Raw records
──────────────────────────────
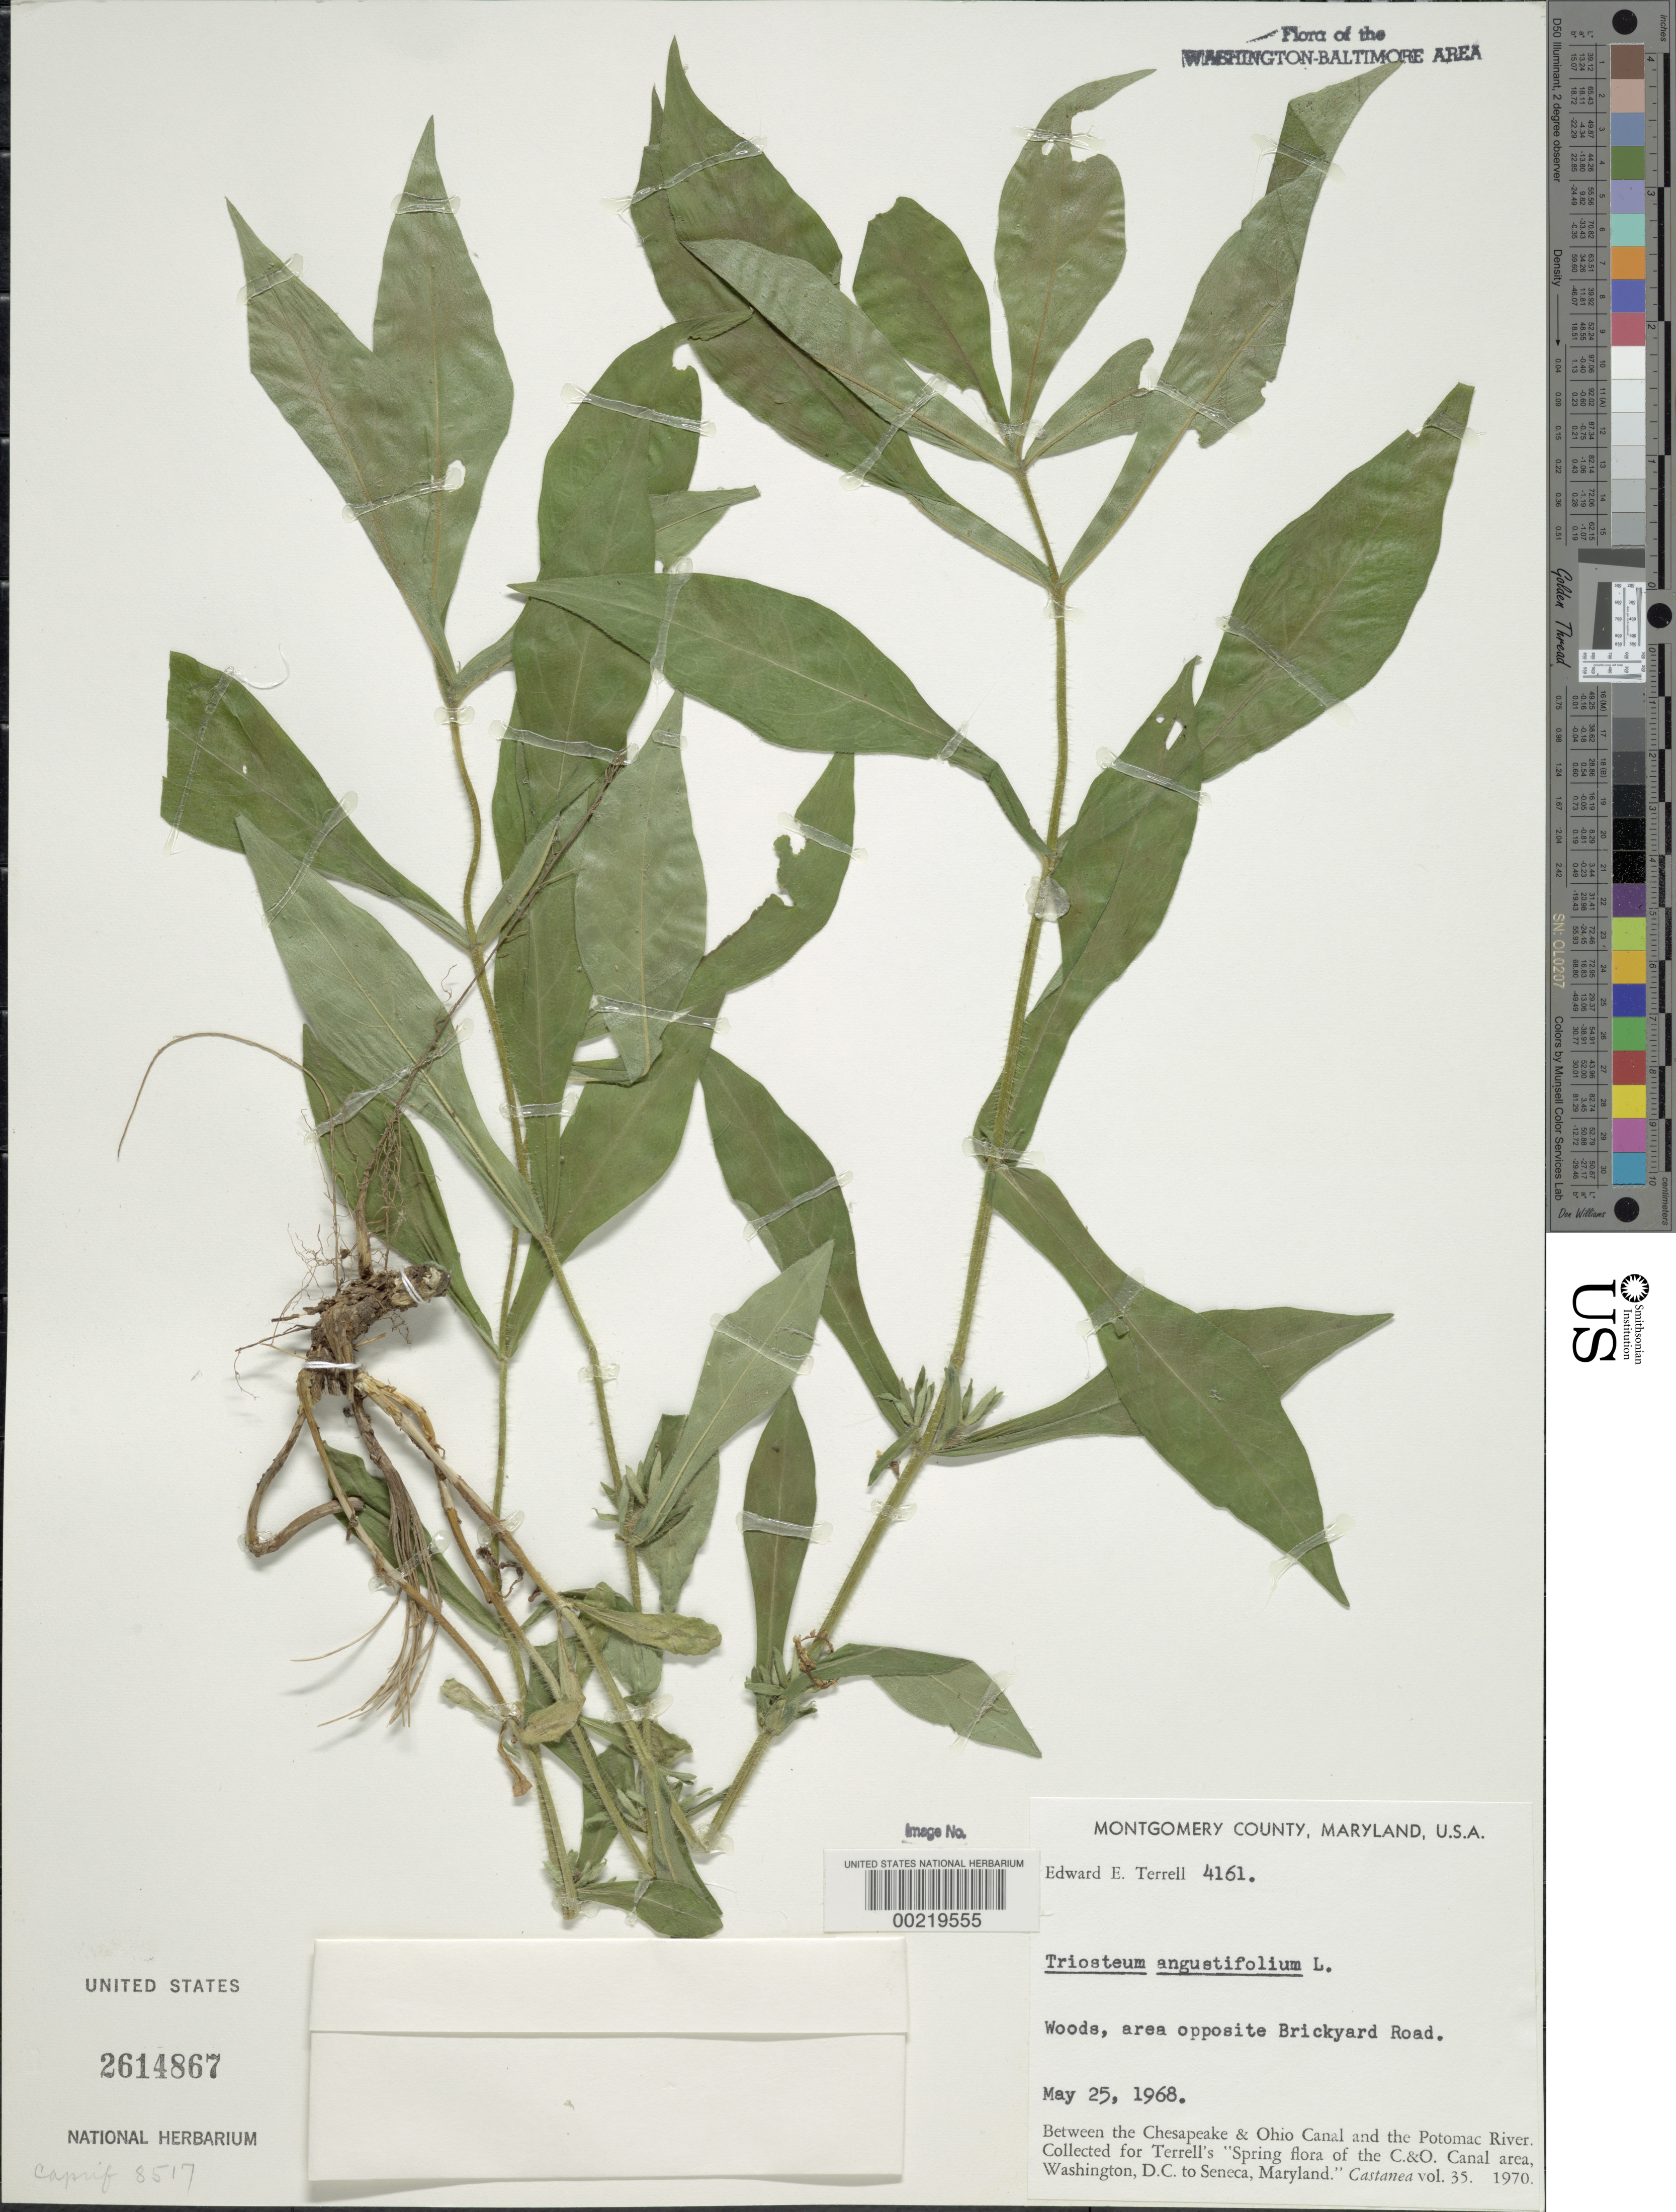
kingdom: Plantae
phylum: Tracheophyta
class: Magnoliopsida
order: Dipsacales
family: Caprifoliaceae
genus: Triosteum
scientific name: Triosteum angustifolium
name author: L.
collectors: E. E. Terrell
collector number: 4161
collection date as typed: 25 May 1968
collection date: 1968-05-25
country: United States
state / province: Maryland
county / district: Montgomery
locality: Area opposite Brickyard Road, C. & O. Canal Area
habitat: Woods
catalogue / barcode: US 2614867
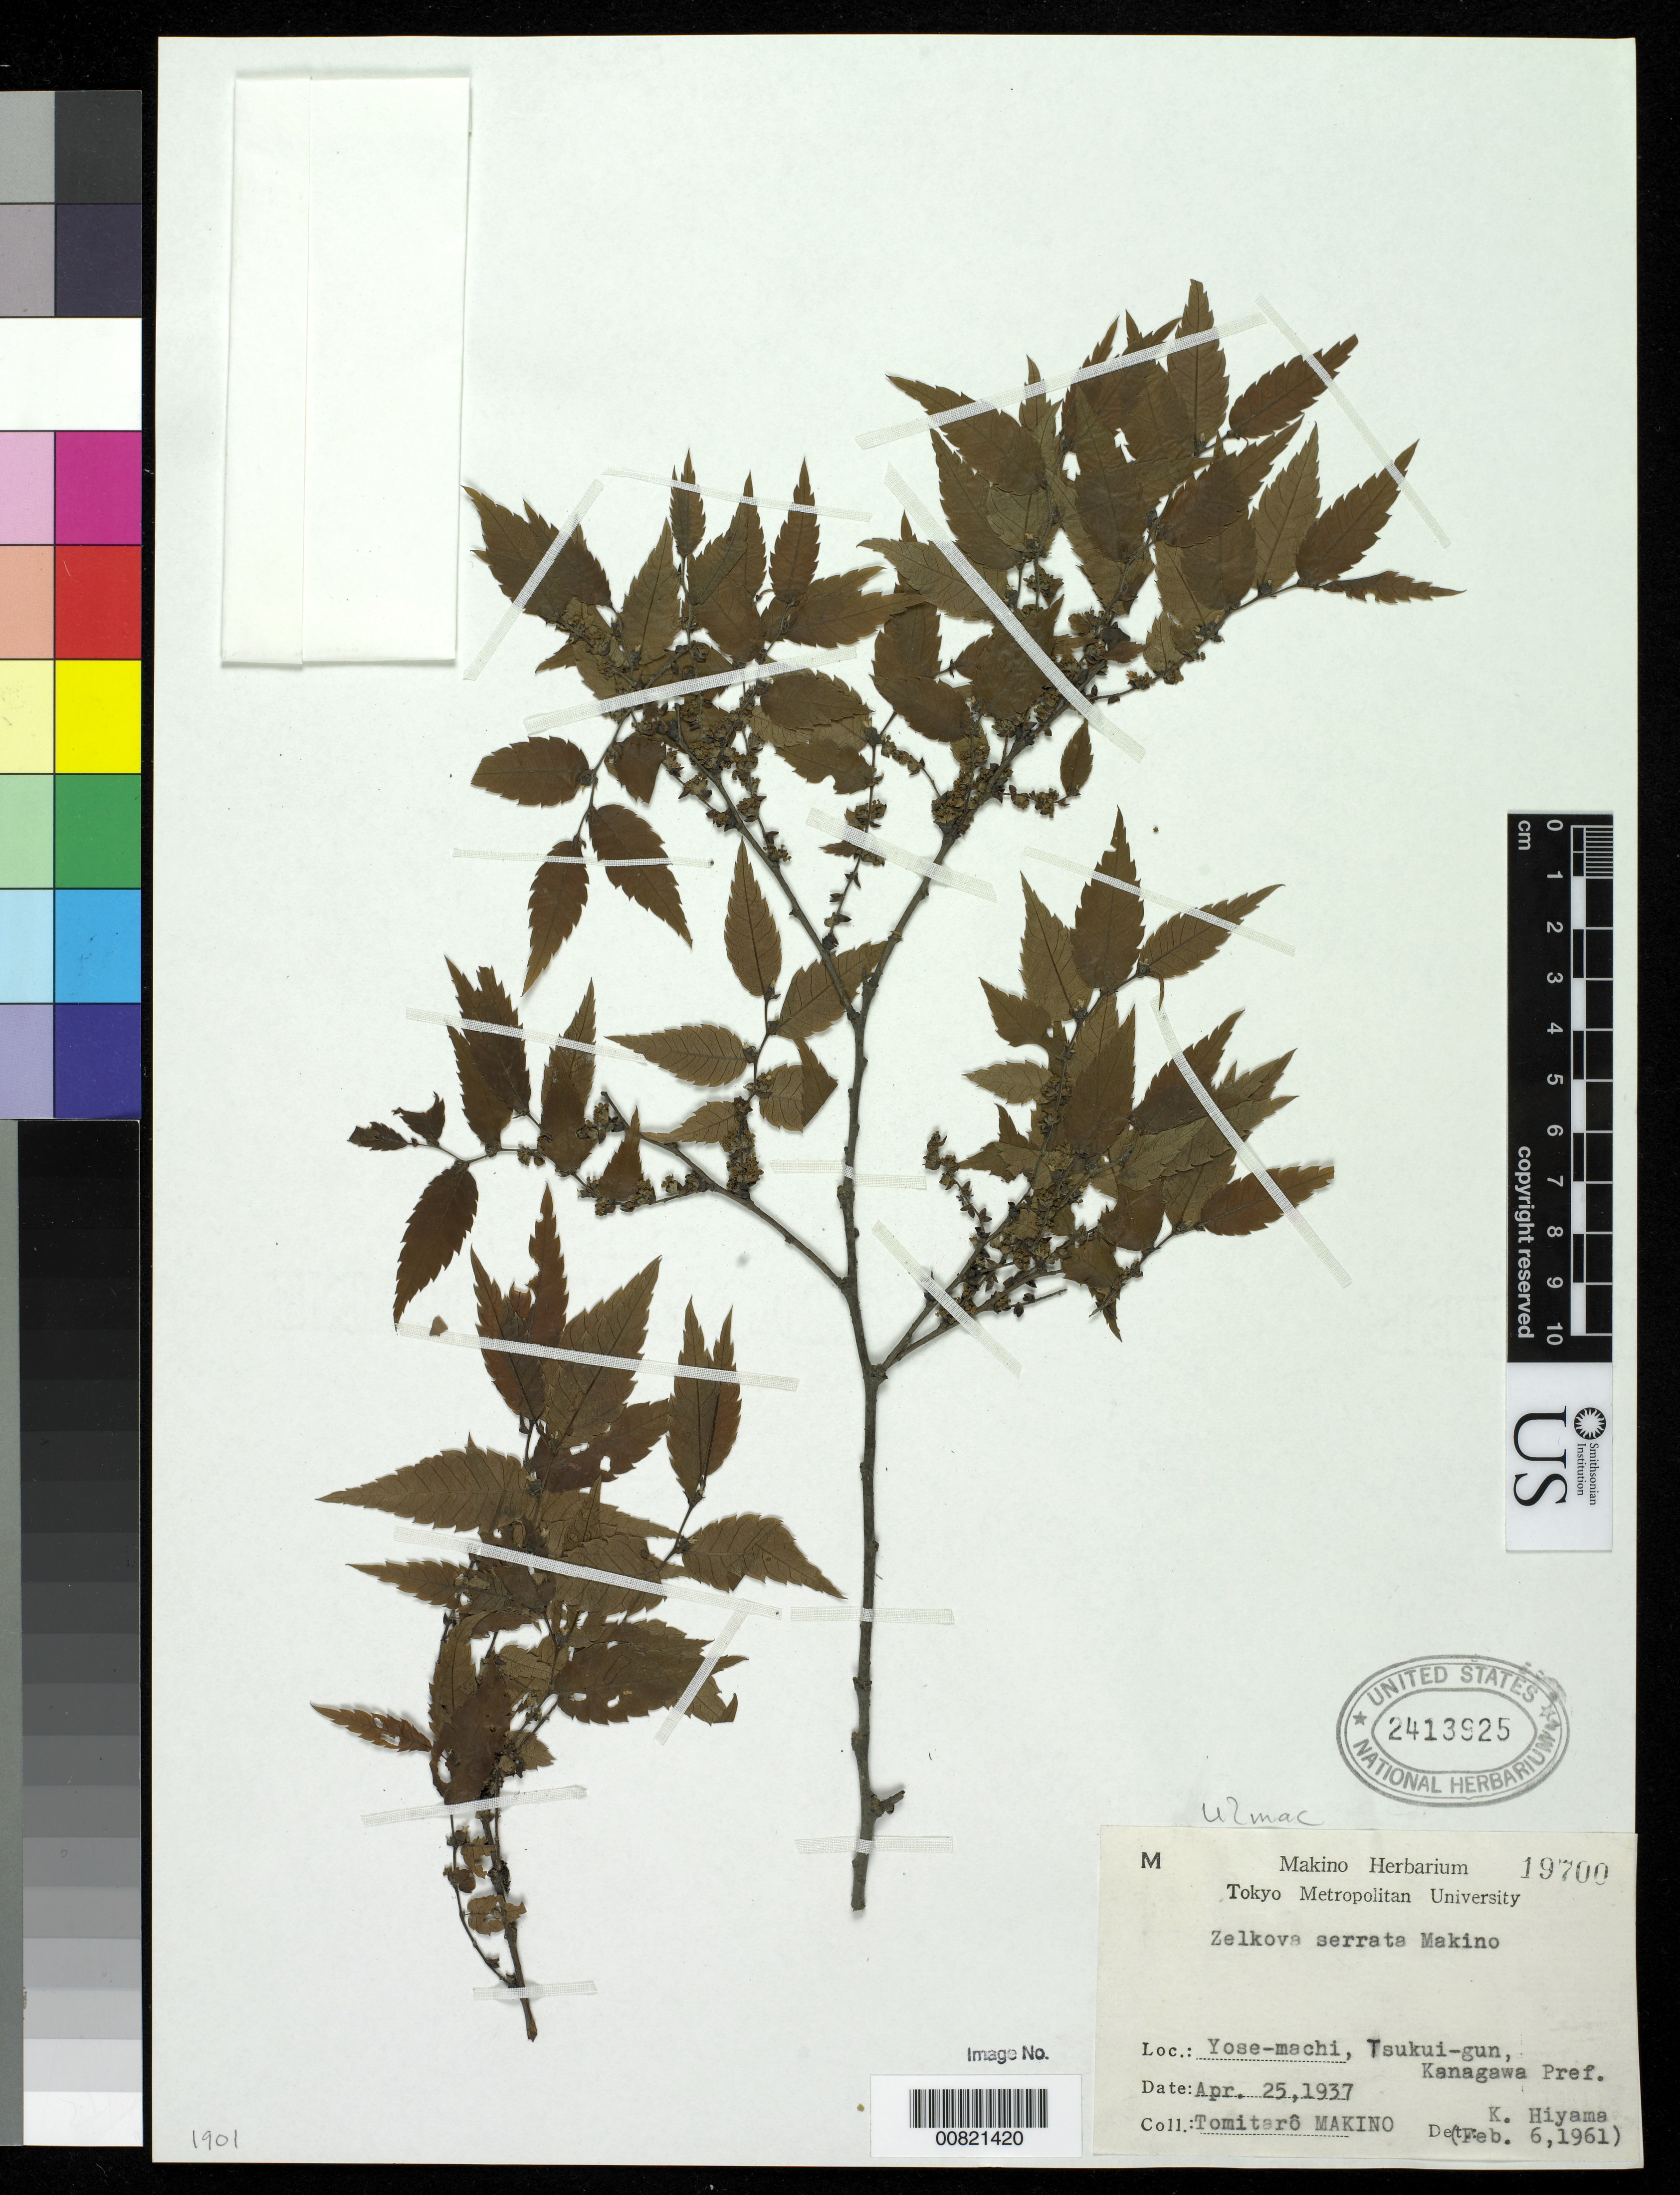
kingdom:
──────────────────────────────
Set problem
Transcribe all of the data above line by line without any alteration, and leave out the pictures.

Finished exercise
kingdom: Plantae
phylum: Tracheophyta
class: Magnoliopsida
order: Dipsacales
family: Caprifoliaceae
genus: Triosteum
scientific name: Triosteum angustifolium
name author: L.
collectors: E. E. Terrell
collector number: 4161
collection date as typed: 25 May 1968
collection date: 1968-05-25
country: United States
state / province: Maryland
county / district: Montgomery
locality: Area opposite Brickyard Road, C. & O. Canal Area
habitat: Woods
catalogue / barcode: US 2614867
kingdom:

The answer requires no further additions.